I/O is a place where some disruption is likely to happen though. Zig makes allocation explicit and forces one to pass around explicit allocator objects. This is good as allocation is something that can be crucial for the performance and behaviour of a program. I/O and in general event loop handling is another place that can be crucial for performance, io calls can block and dominate the performace of some programs. Zig did not handle that in any way, via async an optional version of the std io would use async calls, but now that is on hold. This is discussed in the issue 8224, the likely outcome is that there will be an explicit io object that somehow encapsulates io_uring, select, poll, epoll or aio, based I/O, and had to be passed to the calls that then perform io.
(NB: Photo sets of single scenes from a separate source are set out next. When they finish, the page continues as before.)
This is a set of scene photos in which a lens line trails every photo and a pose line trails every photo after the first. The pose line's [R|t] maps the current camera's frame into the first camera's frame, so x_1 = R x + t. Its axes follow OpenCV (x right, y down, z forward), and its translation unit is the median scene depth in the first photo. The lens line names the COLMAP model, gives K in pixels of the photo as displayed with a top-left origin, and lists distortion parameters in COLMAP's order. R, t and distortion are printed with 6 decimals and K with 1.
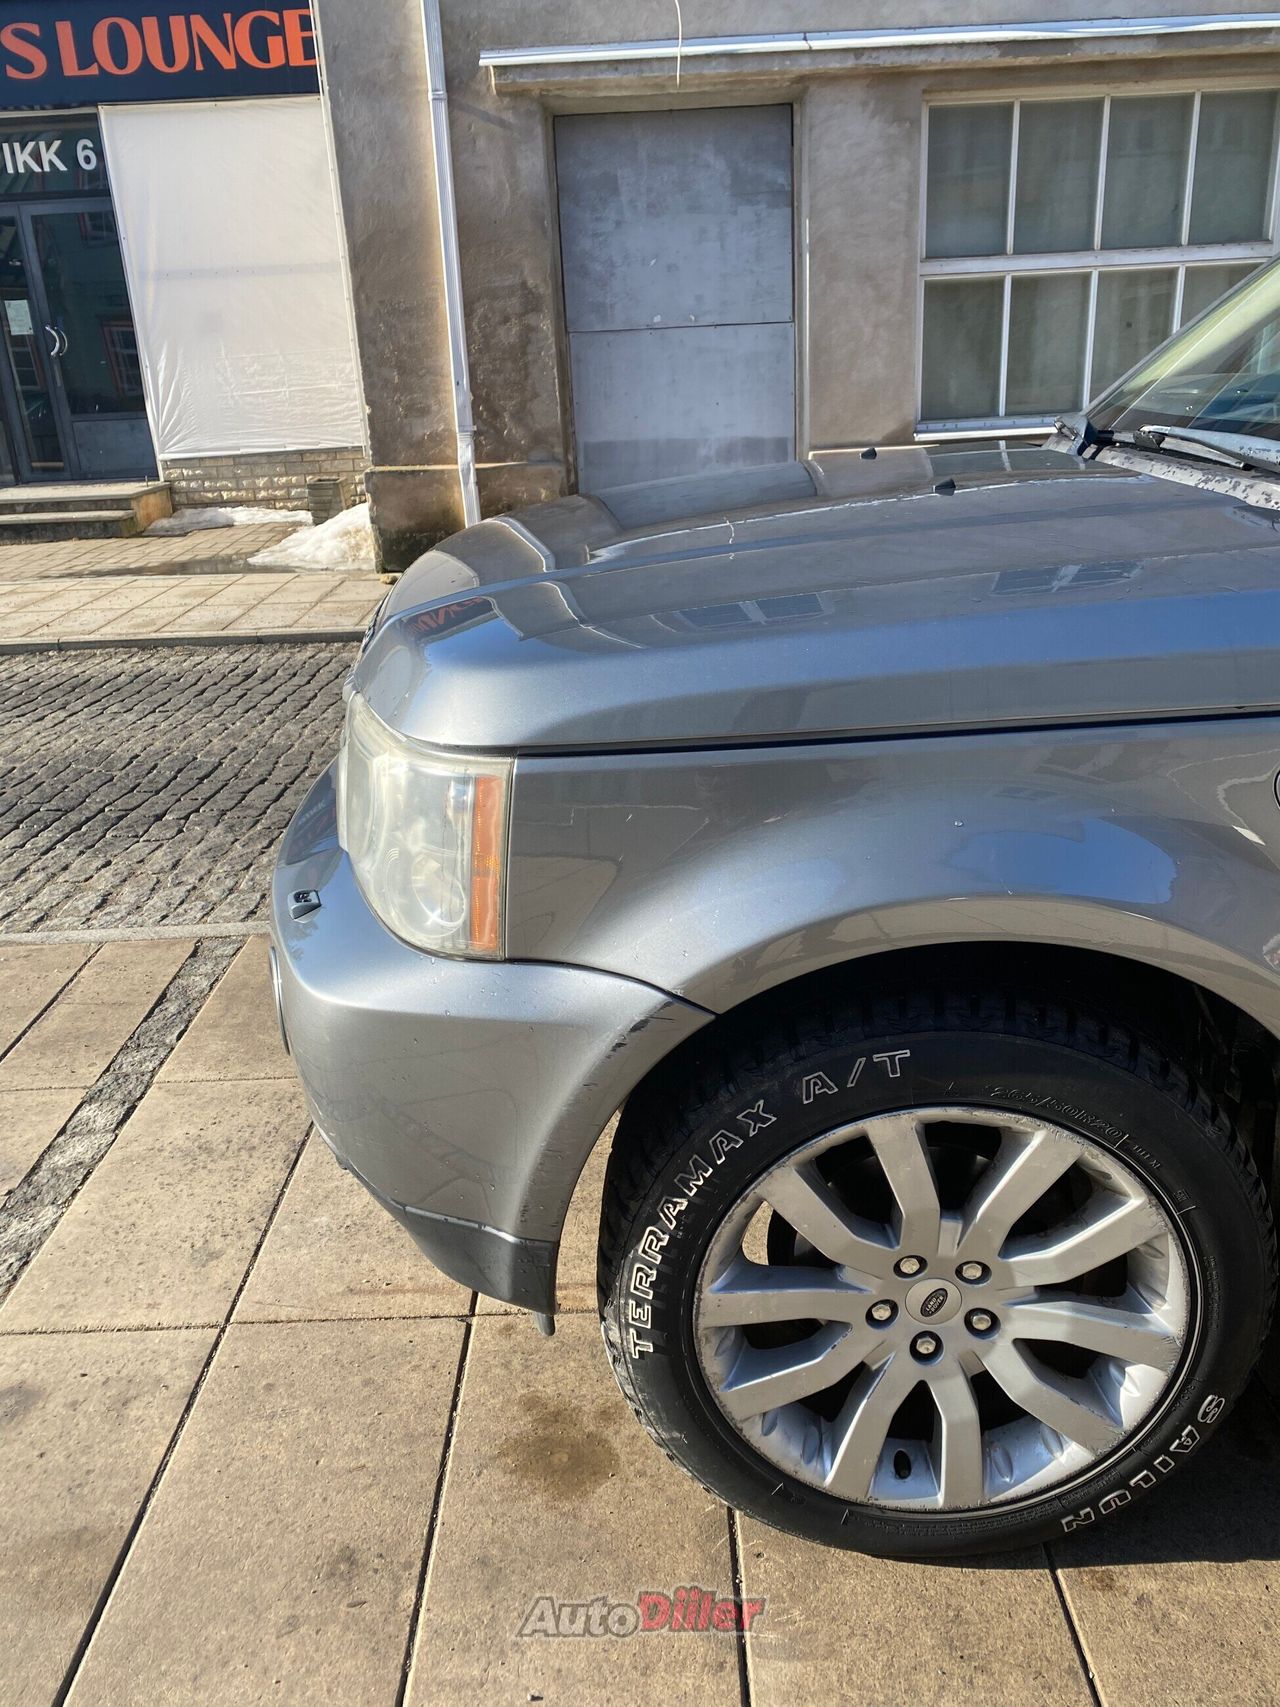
lens RADIAL K [[1280.0, 0, 640.0], [0, 1280.0, 853.5], [0, 0, 1]] dist [0.007633, -0.008728]
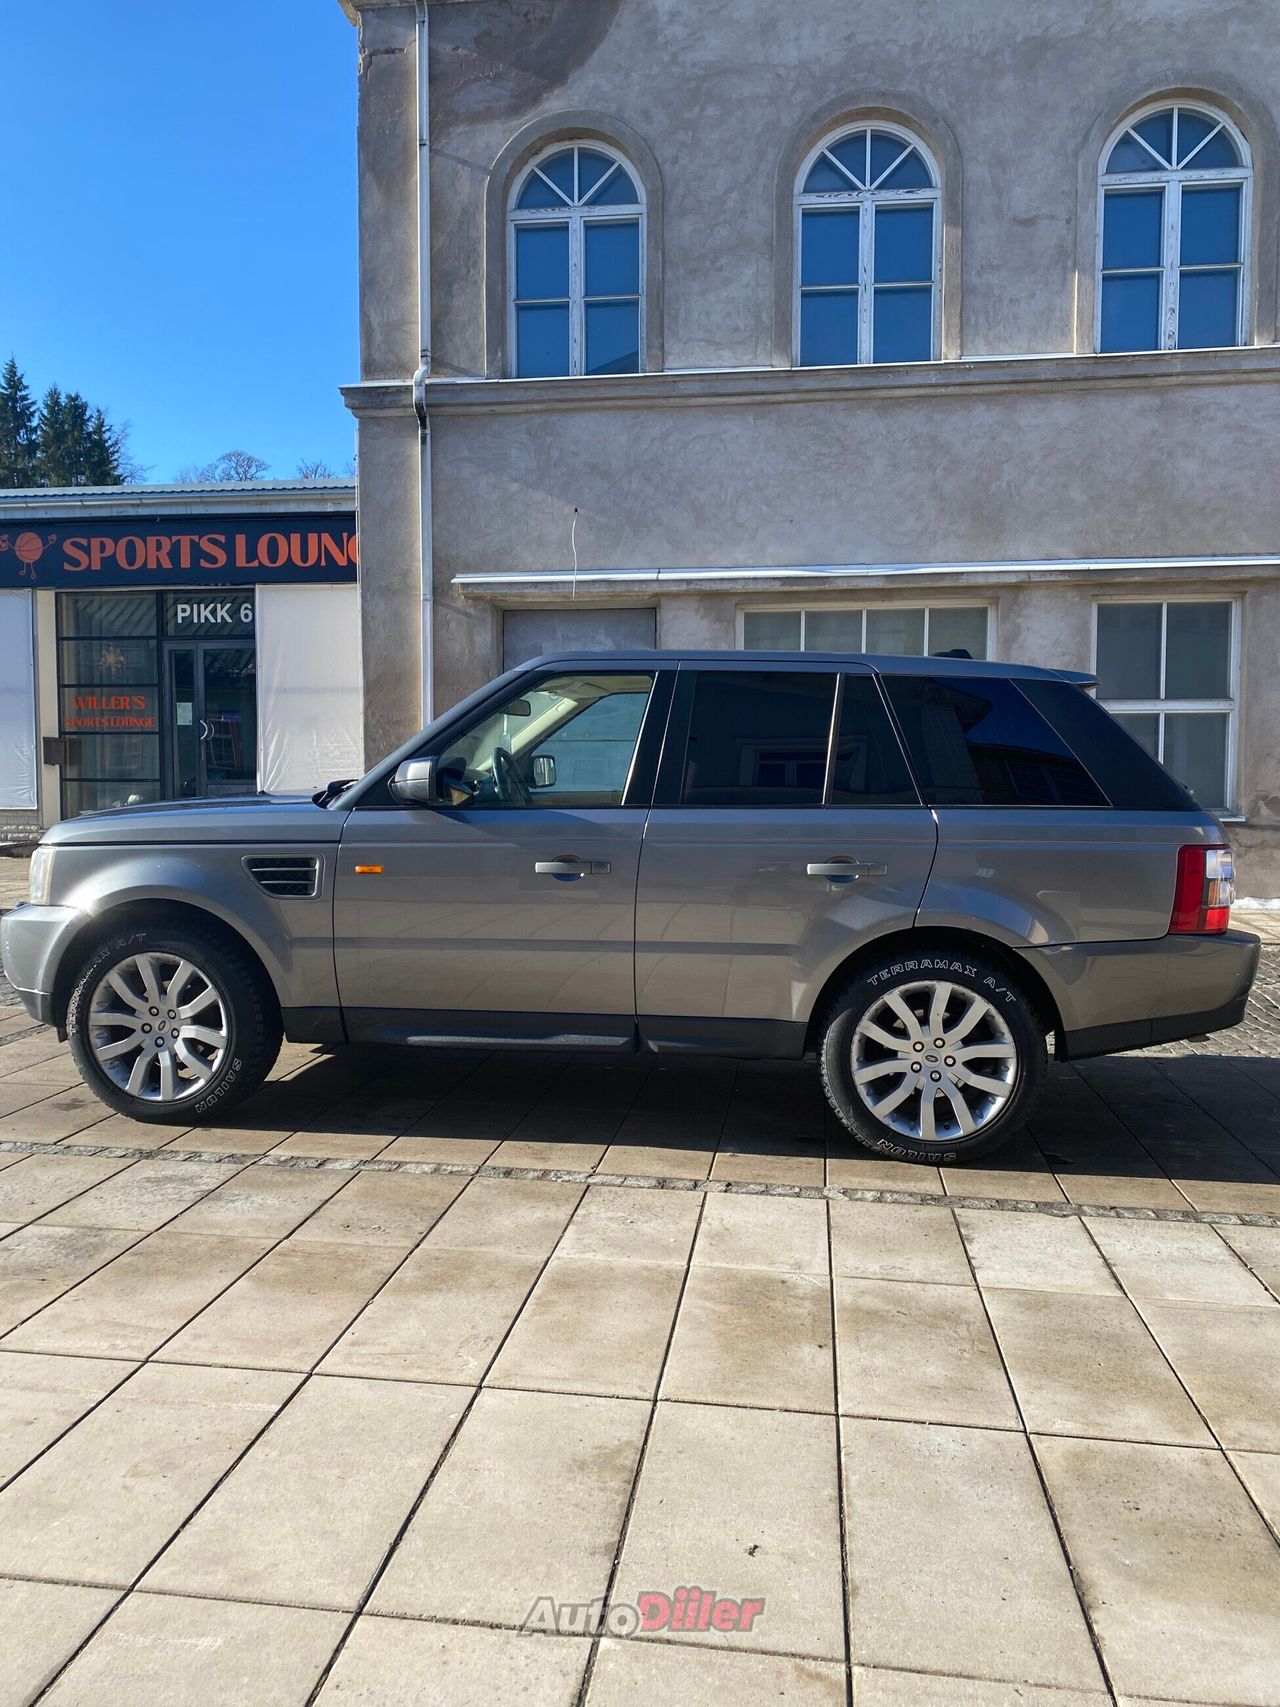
lens RADIAL K [[1280.0, 0, 640.0], [0, 1280.0, 853.5], [0, 0, 1]] dist [0.007633, -0.008728]
pose [[0.989293, 0.056244, -0.134669, 0.322770], [-0.093252, 0.953429, -0.286842, 0.132354], [0.112264, 0.296329, 0.948465, -0.360982]]
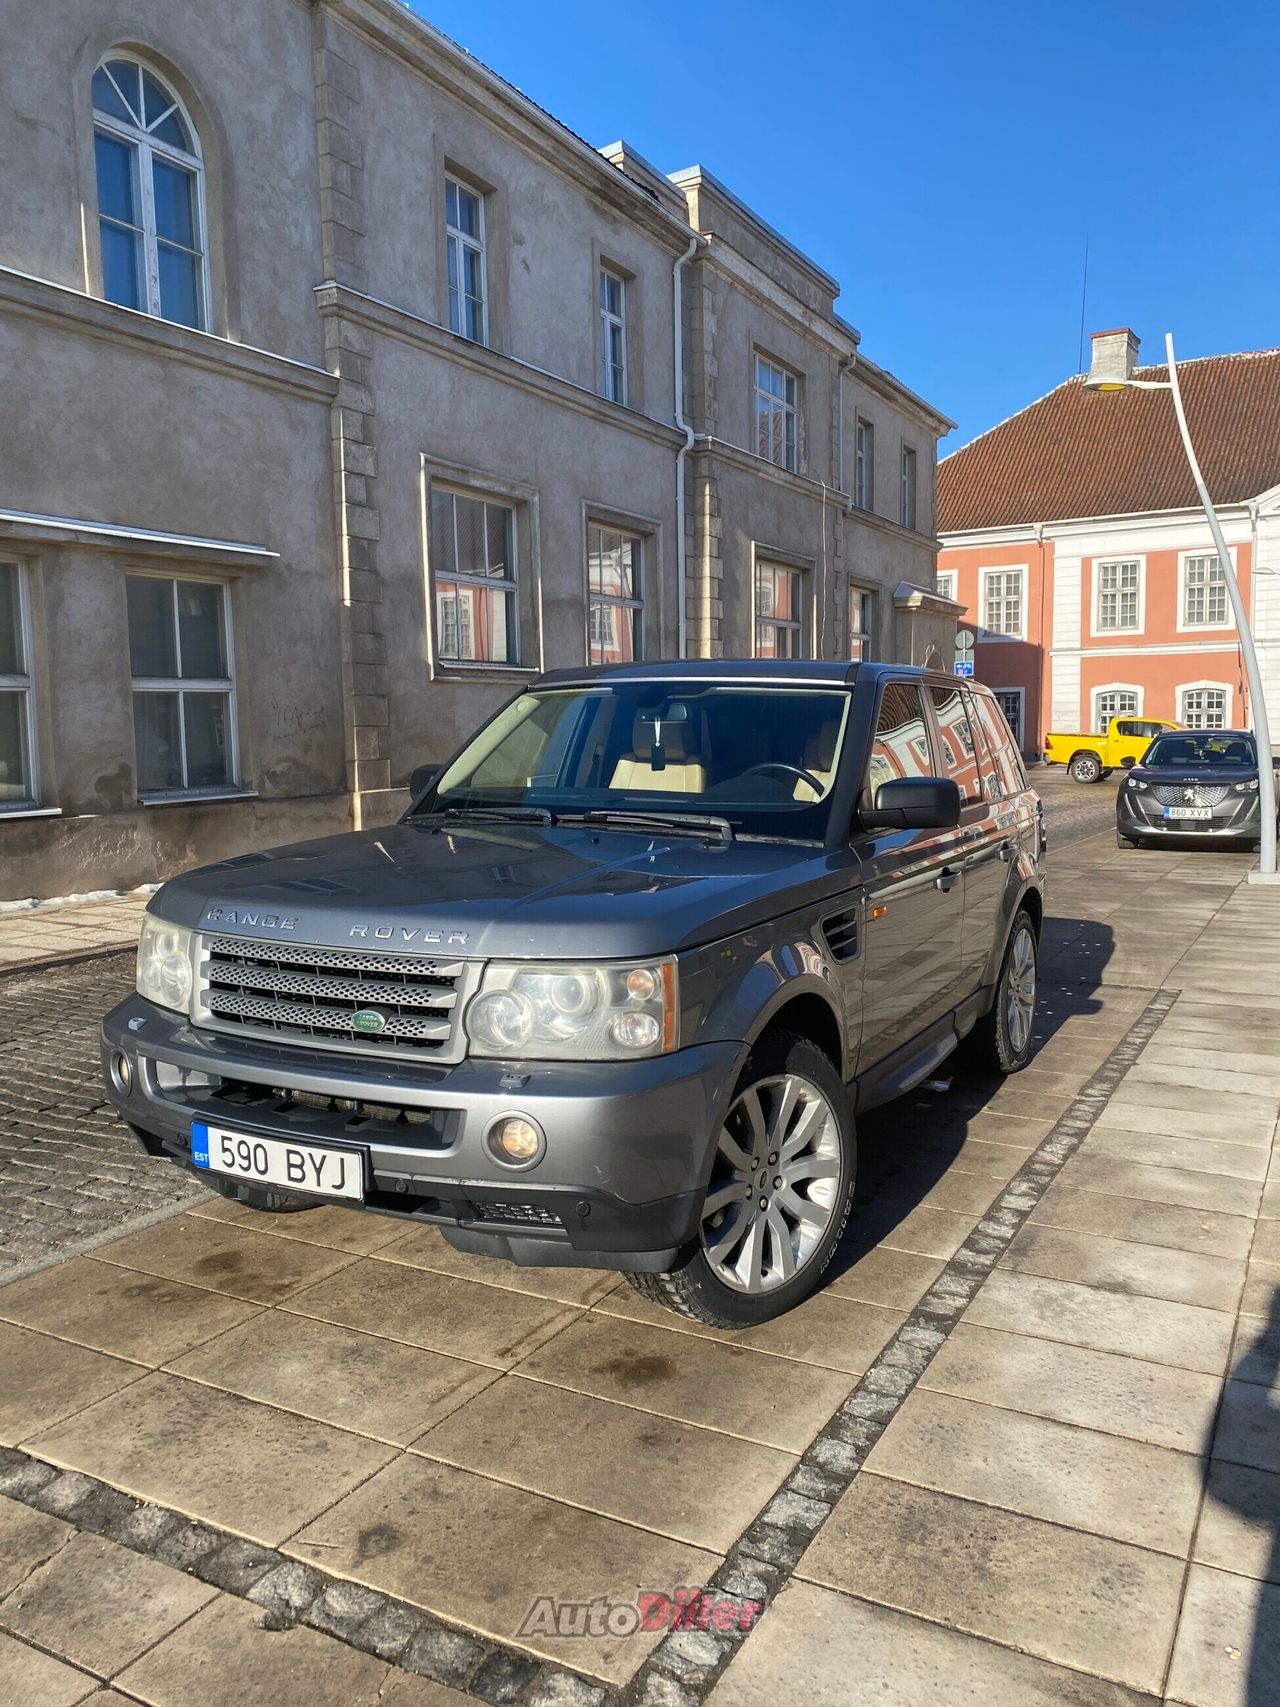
lens RADIAL K [[1292.4, 0, 640.0], [0, 1292.4, 853.5], [0, 0, 1]] dist [0.000064, -0.009168]
pose [[0.479410, -0.051552, 0.876076, -0.323949], [0.301665, 0.947123, -0.109345, -0.002758], [-0.824114, 0.316703, 0.469612, -0.018143]]
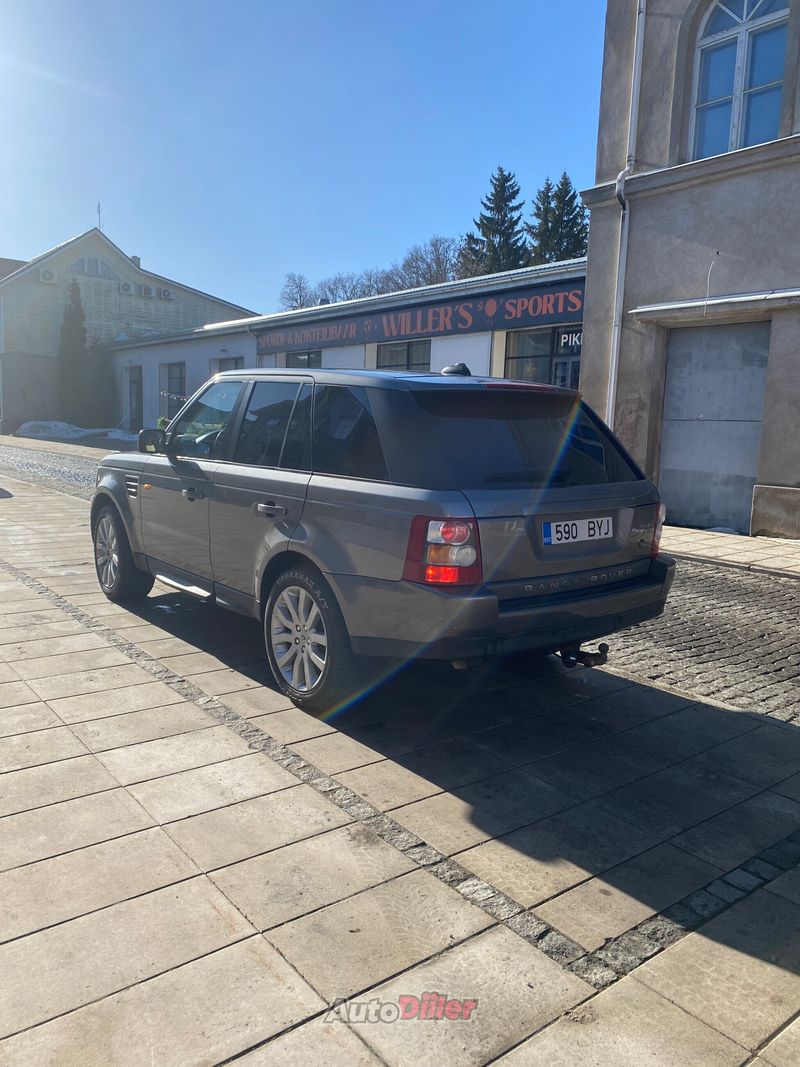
lens RADIAL K [[792.8, 0, 400.0], [0, 792.8, 533.5], [0, 0, 1]] dist [-0.001629, 0.005443]
pose [[0.622183, 0.169203, -0.764369, 0.768706], [-0.331178, 0.941585, -0.061141, 0.002896], [0.709373, 0.291183, 0.641874, -0.122915]]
This will give the same level of explicitness as allocation to io, which is I think quite inline with zig philosophy, but will be a bit disruptive to existing programs.

Zen

I think it is goot to finish with the official Zig Zen:

Communicate intent precisely.
Edge cases matter.
Favor reading code over writing code.
Only one obvious way to do things.
Runtime crashes are better than bugs.
Compile errors are better than runtime crashes.
Incremental improvements.
Avoid local maximums.
Reduce the amount one must remember.
Focus on code rather than style.
Resource allocation may fail; resource deallocation must succeed.
Memory is a resource.
Together we serve the users.